Adelaide four-piece, Bad//Dreems are set to release their first full-length LP, Dogs At Bay. In a series of interviews undertaken since 2013, guitarist Alex Cameron discusses the initial inspiration for the band, the band’s place in the lineage of Australian rock and roll and defending against aspersions that Aus-rock can’t be intelligent or sensitive.
Since 2013, Bad//Dreems has occupied a special place in the hearts and minds of many, garnering a strong following with a string of singles that enliven and invigorate the soul with vital energy. Australia has a long lineage of bands that embody the dusty, driven and desperate nature of the populace and Bad//Dreems has been hailed as pioneers of the next generation of Australian mongrel. Their style is less pub-rock languor and more bristling agitation – cantankerous under the hot sun – and it is thanks to this dehydrated world-weariness that many find the Adelaide foursome relatable.
As group of young blokes growing up in the bizarre isolation of the South Australian capitol of Adelaide, their outward looking nature goes against the small world complacency that many indulge in. The music of Bad//Dreems is fuelled by unhappiness and restlessness, brought on by dead-end jobs and the passing of days with nothing planned except to watch more days slip by. Shitty relationships and interactions with shitty people are all fodder for musical inspiration and though catharsis is part of the whole process there has always been plenty for the Baddies to find irksome. As searing as the music is, Bad//Dreems also add more than a bit of sensitivity to their music, creating a soft centre underneath the hard-bitten exterior.

-=-=-

▸ **Instructions for the task**
According to the Bad//Dreems profile, what is the title of the band's first full-length LP?

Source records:

-=-=-

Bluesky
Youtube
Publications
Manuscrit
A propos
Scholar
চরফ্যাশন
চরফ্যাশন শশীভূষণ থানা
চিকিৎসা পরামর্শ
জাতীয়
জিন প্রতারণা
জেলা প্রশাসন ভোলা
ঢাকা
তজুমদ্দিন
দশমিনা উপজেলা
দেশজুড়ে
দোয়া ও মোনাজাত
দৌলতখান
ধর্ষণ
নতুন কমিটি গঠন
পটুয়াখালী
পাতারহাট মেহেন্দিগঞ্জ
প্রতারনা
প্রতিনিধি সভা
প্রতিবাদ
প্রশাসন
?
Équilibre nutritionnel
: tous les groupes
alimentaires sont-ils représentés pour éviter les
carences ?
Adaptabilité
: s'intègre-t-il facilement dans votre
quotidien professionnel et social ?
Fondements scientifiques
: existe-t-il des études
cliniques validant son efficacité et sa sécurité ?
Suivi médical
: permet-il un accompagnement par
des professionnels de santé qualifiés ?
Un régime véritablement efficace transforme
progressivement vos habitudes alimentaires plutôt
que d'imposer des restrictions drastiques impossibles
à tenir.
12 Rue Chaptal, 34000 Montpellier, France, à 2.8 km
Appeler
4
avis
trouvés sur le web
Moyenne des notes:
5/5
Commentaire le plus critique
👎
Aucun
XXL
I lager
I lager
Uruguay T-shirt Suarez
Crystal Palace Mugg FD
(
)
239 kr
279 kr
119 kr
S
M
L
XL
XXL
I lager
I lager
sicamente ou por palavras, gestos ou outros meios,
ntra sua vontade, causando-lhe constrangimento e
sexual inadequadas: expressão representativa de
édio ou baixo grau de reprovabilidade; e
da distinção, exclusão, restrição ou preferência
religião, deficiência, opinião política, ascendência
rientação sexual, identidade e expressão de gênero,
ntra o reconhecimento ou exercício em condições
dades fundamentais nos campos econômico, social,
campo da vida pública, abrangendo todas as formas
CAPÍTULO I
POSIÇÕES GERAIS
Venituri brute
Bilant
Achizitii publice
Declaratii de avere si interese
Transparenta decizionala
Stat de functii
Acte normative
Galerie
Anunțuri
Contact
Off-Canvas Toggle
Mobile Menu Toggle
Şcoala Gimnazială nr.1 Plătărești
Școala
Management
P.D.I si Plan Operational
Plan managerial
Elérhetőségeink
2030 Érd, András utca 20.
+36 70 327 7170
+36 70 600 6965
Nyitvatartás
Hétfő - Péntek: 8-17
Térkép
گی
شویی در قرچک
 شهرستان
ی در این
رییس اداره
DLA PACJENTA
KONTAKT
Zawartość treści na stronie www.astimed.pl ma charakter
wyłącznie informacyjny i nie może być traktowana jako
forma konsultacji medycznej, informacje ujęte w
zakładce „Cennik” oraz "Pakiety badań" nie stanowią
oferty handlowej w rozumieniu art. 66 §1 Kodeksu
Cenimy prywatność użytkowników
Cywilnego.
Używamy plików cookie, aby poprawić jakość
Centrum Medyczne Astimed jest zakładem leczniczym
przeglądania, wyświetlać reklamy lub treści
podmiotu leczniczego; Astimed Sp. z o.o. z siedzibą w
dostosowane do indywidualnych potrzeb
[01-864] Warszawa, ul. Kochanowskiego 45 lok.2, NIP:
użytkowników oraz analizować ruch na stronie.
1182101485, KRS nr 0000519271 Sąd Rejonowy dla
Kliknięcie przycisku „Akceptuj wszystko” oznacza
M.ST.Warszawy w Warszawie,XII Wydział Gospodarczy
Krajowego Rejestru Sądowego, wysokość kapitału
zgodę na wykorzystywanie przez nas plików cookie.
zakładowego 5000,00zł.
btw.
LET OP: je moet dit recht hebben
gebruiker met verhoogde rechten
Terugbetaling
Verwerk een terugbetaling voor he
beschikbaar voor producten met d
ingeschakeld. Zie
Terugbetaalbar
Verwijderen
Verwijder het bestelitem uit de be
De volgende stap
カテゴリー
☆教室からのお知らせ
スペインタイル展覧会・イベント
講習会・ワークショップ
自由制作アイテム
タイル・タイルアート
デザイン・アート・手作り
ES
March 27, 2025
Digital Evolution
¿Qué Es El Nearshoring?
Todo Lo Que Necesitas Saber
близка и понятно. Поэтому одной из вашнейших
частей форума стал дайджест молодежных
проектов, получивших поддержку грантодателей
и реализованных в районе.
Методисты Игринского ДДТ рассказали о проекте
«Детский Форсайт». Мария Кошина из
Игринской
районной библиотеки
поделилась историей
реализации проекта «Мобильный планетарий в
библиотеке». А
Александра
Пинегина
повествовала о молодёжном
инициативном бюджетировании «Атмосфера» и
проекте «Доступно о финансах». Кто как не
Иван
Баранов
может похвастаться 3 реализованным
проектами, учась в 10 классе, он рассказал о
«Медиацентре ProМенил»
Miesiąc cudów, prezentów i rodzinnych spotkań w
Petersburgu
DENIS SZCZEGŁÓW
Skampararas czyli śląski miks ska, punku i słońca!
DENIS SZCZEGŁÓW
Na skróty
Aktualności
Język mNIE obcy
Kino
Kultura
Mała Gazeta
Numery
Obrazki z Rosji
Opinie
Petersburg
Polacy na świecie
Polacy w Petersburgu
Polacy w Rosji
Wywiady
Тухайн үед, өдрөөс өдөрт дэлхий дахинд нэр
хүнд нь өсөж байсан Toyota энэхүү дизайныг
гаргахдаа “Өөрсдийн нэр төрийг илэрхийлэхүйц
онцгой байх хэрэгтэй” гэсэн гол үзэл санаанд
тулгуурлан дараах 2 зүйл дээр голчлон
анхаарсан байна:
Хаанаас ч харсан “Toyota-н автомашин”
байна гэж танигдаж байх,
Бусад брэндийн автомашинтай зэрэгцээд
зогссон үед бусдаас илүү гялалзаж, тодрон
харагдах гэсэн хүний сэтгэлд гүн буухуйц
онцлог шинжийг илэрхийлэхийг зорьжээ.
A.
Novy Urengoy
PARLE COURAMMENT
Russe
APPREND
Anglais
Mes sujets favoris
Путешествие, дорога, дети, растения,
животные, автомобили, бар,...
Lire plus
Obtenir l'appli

-=-=-

▸ **Solution for this exercise**
Dogs At Bay